SANTA FE, N.M. - Oil and gas production may be New Mexico's biggest economic driver, but supporters of legislation at the Roundhouse say the companies need to be held accountable when they create spills or discharge excessive methane.

Fines for such violations have not been comprehensively enforced since the state Supreme Court ruled that the Oil Conservation Division doesn't have the authority.

Beyond the environmental impact, said Senate Bill 186 co-sponsor Rep. Matthew McQueen, D-Santa Fe, it's an issue of fairness.

"What this does is, it levels the playing field, because we probably have some operators who are good operators and are following the law, and maybe we have some who are cutting corners," he said. "And if they're getting a competitive advantage by cutting corners, that's not really fair. I mean, that shouldn't be happening."

Opponents of the bill have warned that oil and gas production and jobs need equal consideration to any money that might be collected from fines.

A report by the Earthworks Oil and Gas Accountability Project showed that oil and gas infractions are up 100 percent since 2008. At the same time, no money was collected in fines in New Mexico last year.

Earthworks found the leading cause of spills was from equipment failure, from split hoses to broken pumps that can release polluted water. Bill Midcap, director of renewable energy for the Rocky Mountain Farmers Union, said the lack of enforcement negatively affects communities and the environment.

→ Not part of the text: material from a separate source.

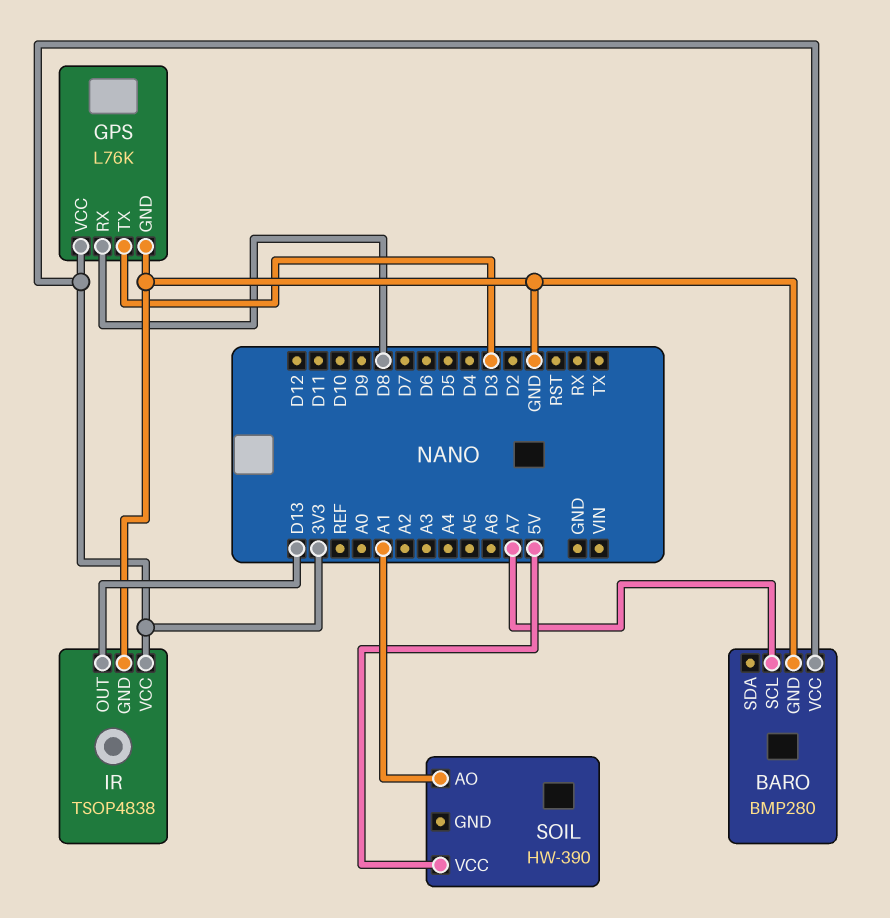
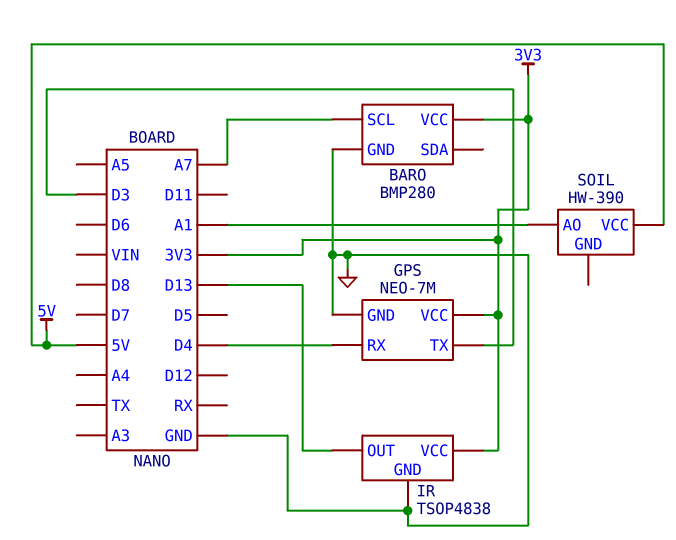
GPS: L76K -> NEO-7M
GPS pin RX: D8 -> D4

"There's never been proper oversight of the oil and gas industry in New Mexico," he said, "so I think a lot of the folks that are farming and ranching in New Mexico are looking forward to further regulations, including stiffer penalties for those that do not clean up their mistakes."

James Therrien is the pastor of a ministry near Chaco Canyon, where most of the federal land has been leased for oil and gas development.

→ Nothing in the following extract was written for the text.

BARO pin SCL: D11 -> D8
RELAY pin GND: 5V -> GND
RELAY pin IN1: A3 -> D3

"The oil companies seem to do whatever they want to do, because they're not from here. If they were from this area, they would probably have a little more respect for the people and for the land," he said. "I think that this would be the beginning of some accountability and maybe put some of the companies back in line where they need to be."

The proposed legislation would increase fines to up to $15,000 a day for each violation.

The text of SB 186 is online at nmlegis.gov.